The change is reflected in the position of the Jews of the diaspora, not so much in the attitude of non-Jews toward them as in their attitude toward themselves, which is the important thing. Sovereignty in Israel has imparted dignity, confidence, self-respect and a straighter stature to Jews wherever they live. They cannot be the same convenient butt for persecution as during the vulnerable twenty centuries of statelessness, not because anti-Semitism will disappear—it is too useful a vent when for one reason or another societies become disturbed and vengeful—but because Jews will no longer
feel
like victims. It is the vulnerable and the helpless who invite persecution, but since re-acquiring sovereignty, Jews outside as well as inside Israel have gained the courage and confidence for self-defense.

The second transformation has been negative in that a consequence of nationhood has been to make the Jews like other nations. To sustain and defend their state, they have had to use the world’s methods, and to have recourse to force that their neighbors have used against them. The dream of a fruitful, peaceful nation that drew the early Zionists has not been allowed realization. Subjected to attack, Israel has had to make itself stronger and more effective in the use of force than its surrounding enemies. This has aroused cries of moral outrage abroad as if Israel had introduced something new and horrid into the relations of states and into the affairs of men. Israeli settlements in occupied territory have been virtuously denounced by Americans with short memories of how Texas was settled and then annexed when no question of survival was at stake.

Survival has been the strongest Jewish principle since the dispersion of the ten tribes, the first fall of the Temple, the Babylonian exile, the Roman conquest, the second exile, and through the long centuries of Christianity’s odium and its injuries. With Israel reconstituted at long last, the principle is not likely to be abandoned now, regardless of the breast-beating of Jacobo Timerman. To become like other nations has been the tragedy of statehood, the price of avoiding the greater tragedy of disappearance.

—B
ARBARA
T
UCHMAN
    Cos Cob, Connecticut
    June 1983

FOREWORD

The origins of Britain’s role in the restoration of Israel, which is the subject of the following pages, are to be found in two motives, religious and political. One was a debt of conscience owed to the people of the Bible, the other was the strategy of empire which required possession of their land. In 1917 in the course of battle against the Turks, Britain found herself faced with the most delicate conquest in all imperial history. She could have taken Palestine without bothering about its ancient proprietors.

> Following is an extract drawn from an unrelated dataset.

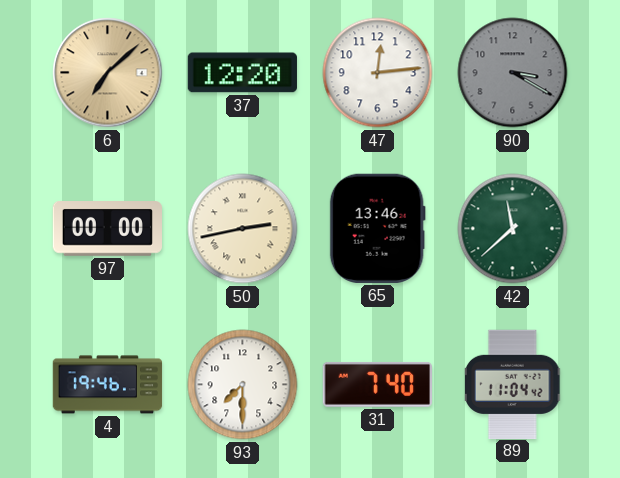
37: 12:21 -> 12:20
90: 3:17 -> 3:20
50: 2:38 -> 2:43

Instead, before Allenby entered Jerusalem, Britain, in an odd gesture known as the Balfour Declaration, declared that the country would be open to resettlement by the Jews. As a voluntary assumption of an obligation by a conqueror to a stateless people, the Declaration was something new in the pattern of protectorates. Although later repudiated by its sponsors, it led to an event unique in history, the recreation of a state after a lapse of sovereignty more than two thousand years long.

Palestine, the Holy Land, the source of the Judaeo-Christian civilization of the Western world, had too much history to be conquered in that fit of absence of mind in which Britain, according to a celebrated epigram, had managed her other conquests. It had been the battleground of Hebrews and Assyrians, Greeks and Persians, Romans and Syrians, Saracens and Franks, Turks and Europeans. More blood has been shed for Palestine than for any other spot
on earth. To Protestant England it was not only, as Lord Curzon said, the “holiest space of ground on the face of the globe,” the land of the Scriptures, the land of the Crusades, the land “to which all our faces are turned when we are finally laid in our graves in the churchyard.” It was also the geographical junction between East and West, the bridgehead between three continents, the focal point in the strategy of empire, the area necessary to the defense of the Suez Canal, the road to India and the oil fields of Mosul.